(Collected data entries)
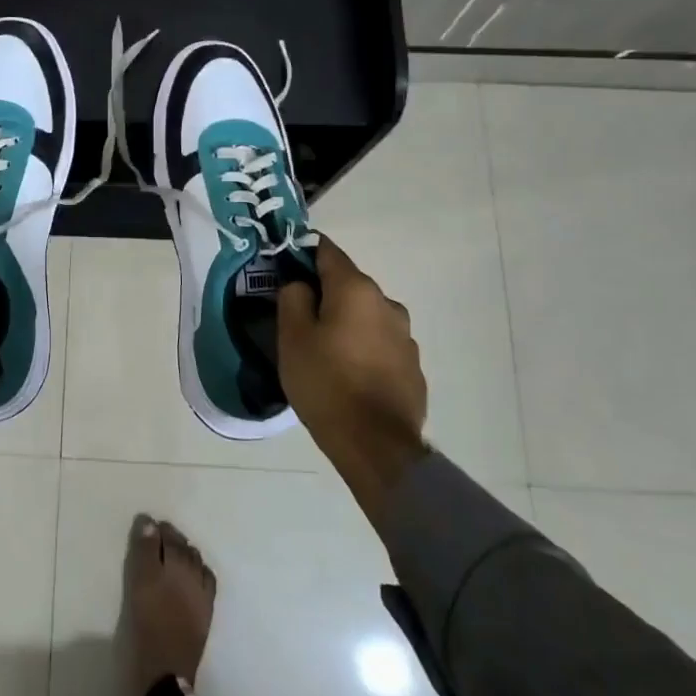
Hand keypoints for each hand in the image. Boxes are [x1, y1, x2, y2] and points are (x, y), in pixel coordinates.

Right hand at [278, 236, 427, 494]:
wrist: (376, 445)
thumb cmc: (326, 382)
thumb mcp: (292, 337)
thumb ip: (292, 297)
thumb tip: (301, 284)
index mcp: (356, 289)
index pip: (327, 251)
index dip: (302, 252)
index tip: (284, 266)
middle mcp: (387, 303)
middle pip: (348, 284)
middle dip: (323, 293)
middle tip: (297, 316)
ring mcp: (405, 336)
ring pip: (365, 315)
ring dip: (345, 322)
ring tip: (323, 350)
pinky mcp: (412, 366)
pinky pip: (379, 343)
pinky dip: (362, 347)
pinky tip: (347, 373)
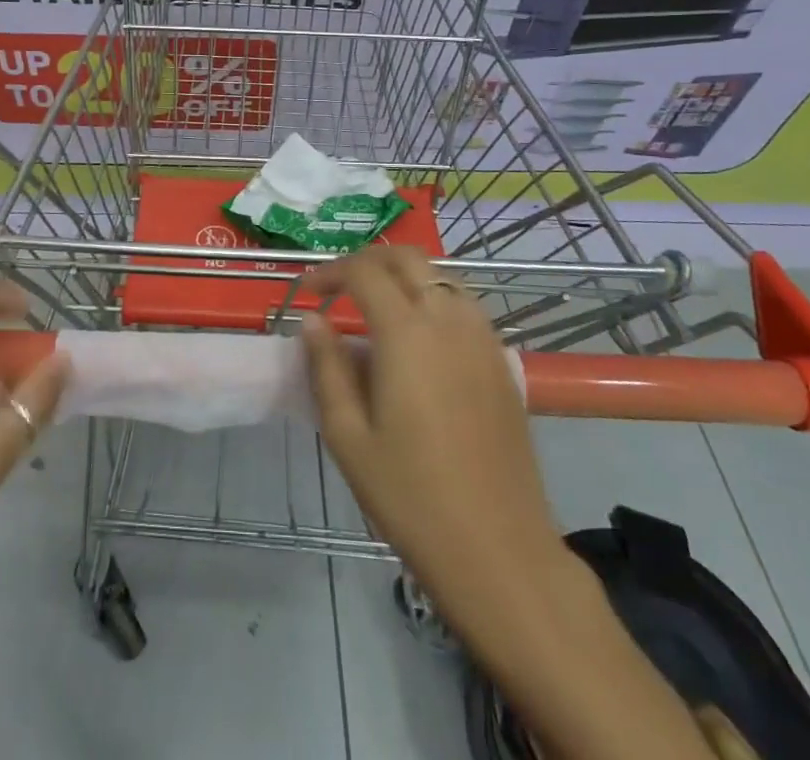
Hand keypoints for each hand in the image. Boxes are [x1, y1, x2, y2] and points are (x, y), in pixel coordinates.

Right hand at [300, 248, 566, 642]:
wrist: (500, 550)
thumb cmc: (412, 496)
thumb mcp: (348, 436)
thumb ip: (327, 368)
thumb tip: (312, 321)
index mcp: (407, 333)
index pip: (364, 272)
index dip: (330, 272)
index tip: (307, 291)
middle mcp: (448, 320)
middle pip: (407, 259)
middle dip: (367, 262)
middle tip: (339, 288)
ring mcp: (482, 338)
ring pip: (440, 276)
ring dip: (403, 277)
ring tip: (376, 307)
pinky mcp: (502, 361)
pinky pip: (464, 305)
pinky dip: (434, 299)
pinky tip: (419, 337)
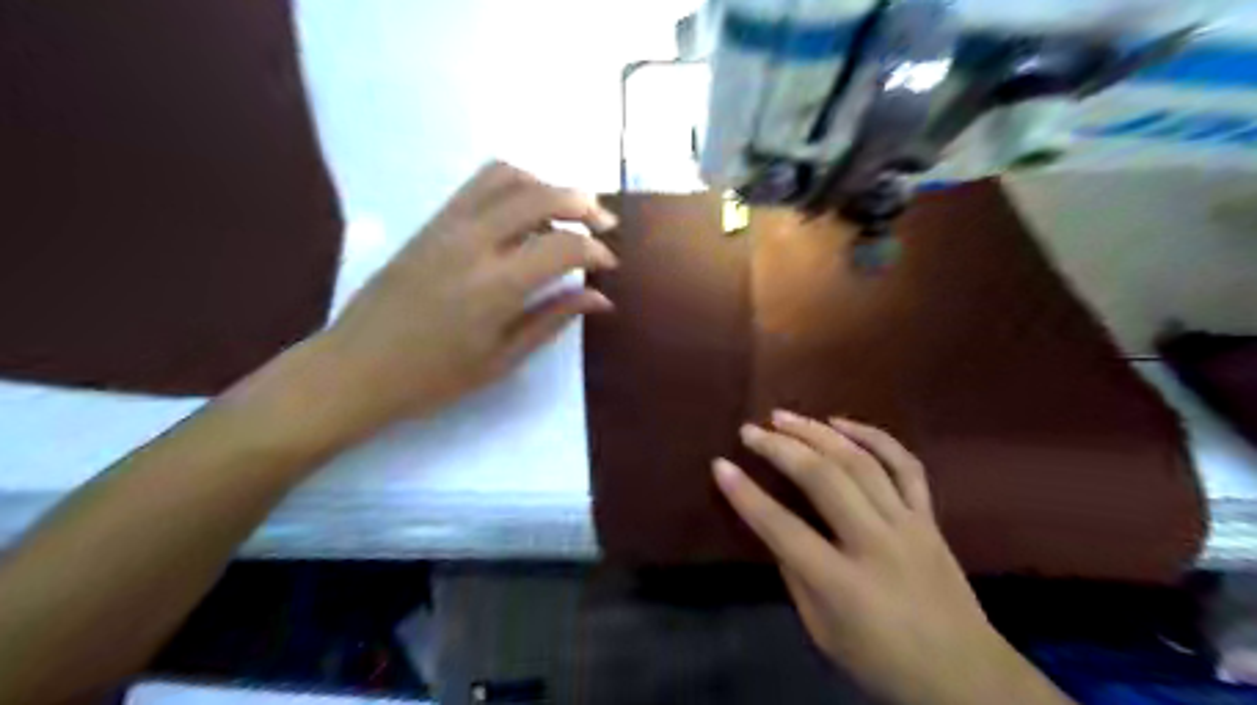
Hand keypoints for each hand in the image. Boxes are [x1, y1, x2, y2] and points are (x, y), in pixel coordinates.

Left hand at [289, 162, 618, 441]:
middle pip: (541, 195)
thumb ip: (553, 319)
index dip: (596, 251)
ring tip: (563, 215)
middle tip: (602, 226)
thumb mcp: (503, 358)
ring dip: (546, 186)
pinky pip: (478, 185)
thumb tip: (600, 299)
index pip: (564, 245)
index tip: (609, 265)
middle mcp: (474, 242)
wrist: (356, 367)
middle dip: (583, 204)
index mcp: (496, 285)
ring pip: (507, 176)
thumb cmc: (433, 377)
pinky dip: (513, 187)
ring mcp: (447, 225)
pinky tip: (523, 217)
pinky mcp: (430, 222)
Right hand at [717, 411, 1068, 704]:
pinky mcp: (929, 517)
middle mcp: (876, 544)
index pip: (782, 528)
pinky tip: (842, 422)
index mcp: (842, 584)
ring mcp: (908, 524)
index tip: (720, 465)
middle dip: (780, 448)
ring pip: (860, 461)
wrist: (968, 677)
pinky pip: (904, 464)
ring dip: (817, 432)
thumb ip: (796, 576)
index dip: (745, 494)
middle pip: (823, 479)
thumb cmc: (883, 662)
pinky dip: (873, 436)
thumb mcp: (823, 632)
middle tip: (750, 430)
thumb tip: (775, 529)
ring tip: (785, 416)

** WHAT IS REQUIRED **
Copy only what runs above from the line containing "pinky tip: (347, 373)" through the line containing "index pip: (364, 272)", exactly. Leave out the pictures.

** RESULT OF THIS TASK **
pinky tip: (347, 373)
Hand keypoints for each hand in the image. Boxes are [x1, y1, x2, y2] and points are (x, y), in pixel coordinates.

Right hand at [300, 248, 566, 642]:
wrist: (500, 550)
thumb cmc: (412, 496)
thumb mcp: (348, 436)
thumb ip: (327, 368)
thumb tip: (312, 321)
index mcp: (407, 333)
index pip: (364, 272)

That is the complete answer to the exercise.